§ TASK TO CARRY OUT
Convert the text lines of all the entries below into a single JSON list of strings, one string per line, with blank lines omitted. Leave the pictures out of the answer.

§ EXCERPTED DATA
== Segment start ==

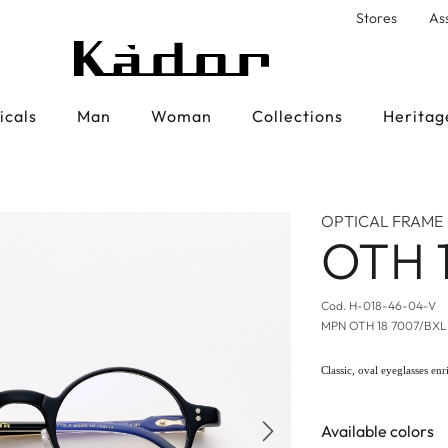
Stores
As
icals
Man
Woman
Collections
Heritag
OPTICAL FRAME
OTH 
Cod.
H-018-46-04-V
MPN
OTH 18 7007/BX
Classic, oval eyeglasses enr
Available colors
Next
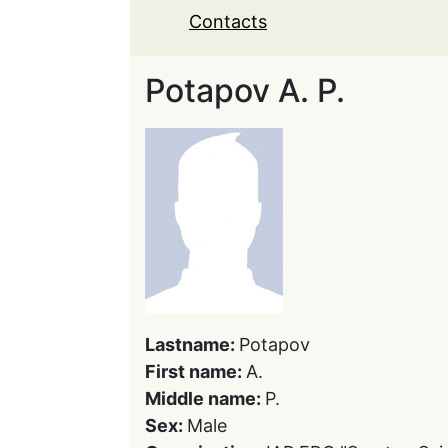
Contacts
Potapov A. P.
Lastname:
Potapov
First name:
A.
Middle name:
P.
Sex:
Male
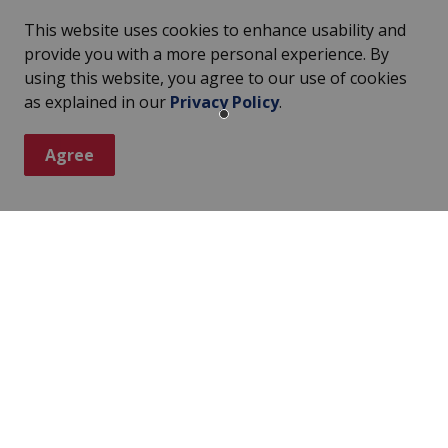
This website uses cookies to enhance usability and
provide you with a more personal experience. By
using this website, you agree to our use of cookies
as explained in our
Privacy Policy
.
Agree
ter
s, events, programs and operations by subscribing to our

== Segment end ==

§ THE COMPLETED TASK
[
  "Stores",
  "As",
  "icals",
  "Man",
  "Woman",
  "Collections",
  "Heritag",
  "OPTICAL FRAME",
  "OTH ",
  "Cod.",
  "H-018-46-04-V",
  "MPN",
  "OTH 18 7007/BX",
  "Classic, oval eyeglasses enr",
  "Available colors",
  "Next",
  "Contacts",
  "Potapov A. P.",
  "Lastname:",
  "Potapov",
  "First name:",
  "A.",
  "Middle name:",
  "P.",
  "Sex:",
  "Male",
  "This website uses cookies to enhance usability and",
  "provide you with a more personal experience. By",
  "using this website, you agree to our use of cookies",
  "as explained in our",
  "Privacy Policy",
  ".",
  "Agree",
  "ter",
  "s, events, programs and operations by subscribing to our"
]